This part stood out to me in their idea of how philosophy views consciousness
> A traditional answer to this problem is dualism — that living entities differ from inanimate ones because they contain some non-physical element such as an “anima” or “soul”.
I believe this makes it sound like philosophers are actively looking for the soul, or another explanation of consciousness that lies outside of 'physics'.
This might be true for some philosophers, but there are other philosophies to adhere to. More contemporary would be the works of Daniel Dennett or John Searle.
Cartesian Dualism is surely something not a lot of philosophers would get behind anymore.
I just can't understand the search for a metaphysical soul, as it is not an actual search, it's just faith, hope, it's not a reasonable answer or an attempt at one, and I guess a lot of philosophers and poets use the words "soul" and "spirit" with what I said earlier in mind.
In all frameworks there must be some unquestionable property, which defines the framework. For physics this is the speed of light, for life forms it's consciousness.
Says who?
> basis of all experience
Your consciousness is only base of your own experience. For other people your consciousness is only hypothesis to be studied.
> In all frameworks there must be some unquestionable property
I would like to study consciousness outside of frameworks where it is unquestionable - just as we can do it in e.g. classical mechanics with speed of light.
Consciousness can't change either, because a change in consciousness changes everything that is experienced, so how can you know whether everything or consciousness changed? There's no difference.
Some terms can only be defined in terms of themselves. What's a meter? It's term used to describe a length of measurement equivalent to one meter. What's consciousness? It's a term used by certain life forms to describe what life is.
How can we study something that's always there, and when it isn't there we're not there either? Everyone "experiences" the absence of consciousness in deep sleep, and there's simply nothing there.
>>> Tegmark’s career is a rather unusual story, mixing reputable science with an increasingly strong taste for grandiose nonsense. In this book he indulges his inner crank, describing in detail an utterly empty vision of the “ultimate nature of reality.”
A more neutral warning is that Tegmark has moved from conventional science towards untestable speculation. That and the fact that he has cultivated funding sources more aligned with the occult than with science has left many of his peers seemingly resentful.
Unless it can be proven (and he doesn't, at all, prove his case) then there is no reason to not describe it as such.

Exercise tasks
1 - In the consciousness discussion, substitute "thinkers" for "philosophers" and write out the passage from "This might be" up to and including "forms it's consciousness.".
2 - Answer these questions from the consciousness discussion:
(a) Whose works are named as more contemporary?
(b) What is given as the unquestionable property for physics?
(c) In what state does everyone experience the absence of consciousness?
The records that come next are separate material, unrelated to the consciousness discussion.

Recorded data
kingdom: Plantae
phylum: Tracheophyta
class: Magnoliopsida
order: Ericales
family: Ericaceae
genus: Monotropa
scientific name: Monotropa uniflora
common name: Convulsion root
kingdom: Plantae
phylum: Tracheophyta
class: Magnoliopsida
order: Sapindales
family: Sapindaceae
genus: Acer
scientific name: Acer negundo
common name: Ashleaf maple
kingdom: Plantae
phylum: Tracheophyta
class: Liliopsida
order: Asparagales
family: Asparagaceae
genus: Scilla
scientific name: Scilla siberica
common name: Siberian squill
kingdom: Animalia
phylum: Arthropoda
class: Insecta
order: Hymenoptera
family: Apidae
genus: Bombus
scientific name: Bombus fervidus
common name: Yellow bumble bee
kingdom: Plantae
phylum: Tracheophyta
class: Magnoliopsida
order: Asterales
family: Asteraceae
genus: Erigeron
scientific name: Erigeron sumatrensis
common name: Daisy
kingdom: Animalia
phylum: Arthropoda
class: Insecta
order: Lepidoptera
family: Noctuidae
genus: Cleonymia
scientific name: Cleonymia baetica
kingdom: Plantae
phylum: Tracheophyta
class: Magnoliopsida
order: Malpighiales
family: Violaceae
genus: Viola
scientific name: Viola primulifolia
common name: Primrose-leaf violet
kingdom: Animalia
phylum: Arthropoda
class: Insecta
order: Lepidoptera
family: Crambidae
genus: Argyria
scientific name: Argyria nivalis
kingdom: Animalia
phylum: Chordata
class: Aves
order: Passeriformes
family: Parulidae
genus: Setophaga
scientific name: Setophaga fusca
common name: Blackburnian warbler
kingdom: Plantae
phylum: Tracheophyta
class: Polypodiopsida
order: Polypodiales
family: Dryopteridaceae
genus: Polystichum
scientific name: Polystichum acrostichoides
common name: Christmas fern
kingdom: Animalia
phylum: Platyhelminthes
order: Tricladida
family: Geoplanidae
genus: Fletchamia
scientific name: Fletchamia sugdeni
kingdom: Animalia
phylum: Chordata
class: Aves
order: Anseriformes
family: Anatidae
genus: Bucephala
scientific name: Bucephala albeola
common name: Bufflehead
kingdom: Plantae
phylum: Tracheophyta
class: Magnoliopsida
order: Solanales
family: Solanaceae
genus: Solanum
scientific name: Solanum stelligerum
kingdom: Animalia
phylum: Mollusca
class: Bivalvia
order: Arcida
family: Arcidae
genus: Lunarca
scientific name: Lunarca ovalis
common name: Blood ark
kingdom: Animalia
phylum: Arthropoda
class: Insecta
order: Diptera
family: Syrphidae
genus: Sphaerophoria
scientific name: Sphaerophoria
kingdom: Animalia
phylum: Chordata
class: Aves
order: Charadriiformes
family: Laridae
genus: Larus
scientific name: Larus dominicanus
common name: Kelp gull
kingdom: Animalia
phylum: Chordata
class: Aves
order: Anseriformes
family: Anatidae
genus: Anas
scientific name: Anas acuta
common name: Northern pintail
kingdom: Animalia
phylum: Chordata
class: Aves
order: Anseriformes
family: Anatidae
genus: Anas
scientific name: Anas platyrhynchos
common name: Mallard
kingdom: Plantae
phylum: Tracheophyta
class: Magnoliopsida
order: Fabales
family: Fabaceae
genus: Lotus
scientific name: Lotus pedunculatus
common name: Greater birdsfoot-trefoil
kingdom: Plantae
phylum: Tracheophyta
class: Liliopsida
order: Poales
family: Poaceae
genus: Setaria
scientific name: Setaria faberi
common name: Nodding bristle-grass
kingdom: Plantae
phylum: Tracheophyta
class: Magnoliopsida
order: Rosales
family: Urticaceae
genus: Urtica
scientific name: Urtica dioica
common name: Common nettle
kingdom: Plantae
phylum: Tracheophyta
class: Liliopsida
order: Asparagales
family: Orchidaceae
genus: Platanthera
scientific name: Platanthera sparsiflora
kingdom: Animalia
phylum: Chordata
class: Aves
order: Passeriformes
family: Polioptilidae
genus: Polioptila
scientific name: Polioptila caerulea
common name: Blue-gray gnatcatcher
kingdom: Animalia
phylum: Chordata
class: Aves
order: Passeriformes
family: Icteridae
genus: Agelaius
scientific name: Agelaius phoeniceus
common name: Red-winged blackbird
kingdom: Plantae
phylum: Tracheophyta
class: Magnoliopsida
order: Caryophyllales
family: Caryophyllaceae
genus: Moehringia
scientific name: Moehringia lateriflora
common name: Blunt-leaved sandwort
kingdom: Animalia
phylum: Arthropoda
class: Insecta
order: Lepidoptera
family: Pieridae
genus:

Solution set
1 -
This might be true for some thinkers, but there are other philosophies to adhere to. More contemporary would be the works of Daniel Dennett or John Searle.
Cartesian Dualism is surely something not a lot of thinkers would get behind anymore.
I just can't understand the search for a metaphysical soul, as it is not an actual search, it's just faith, hope, it's not a reasonable answer or an attempt at one, and I guess a lot of thinkers and poets use the words "soul" and "spirit" with what I said earlier in mind.
In all frameworks there must be some unquestionable property, which defines the framework. For physics this is the speed of light, for life forms it's consciousness.

2 -
(a) Daniel Dennett and John Searle
(b) The speed of light
(c) Deep sleep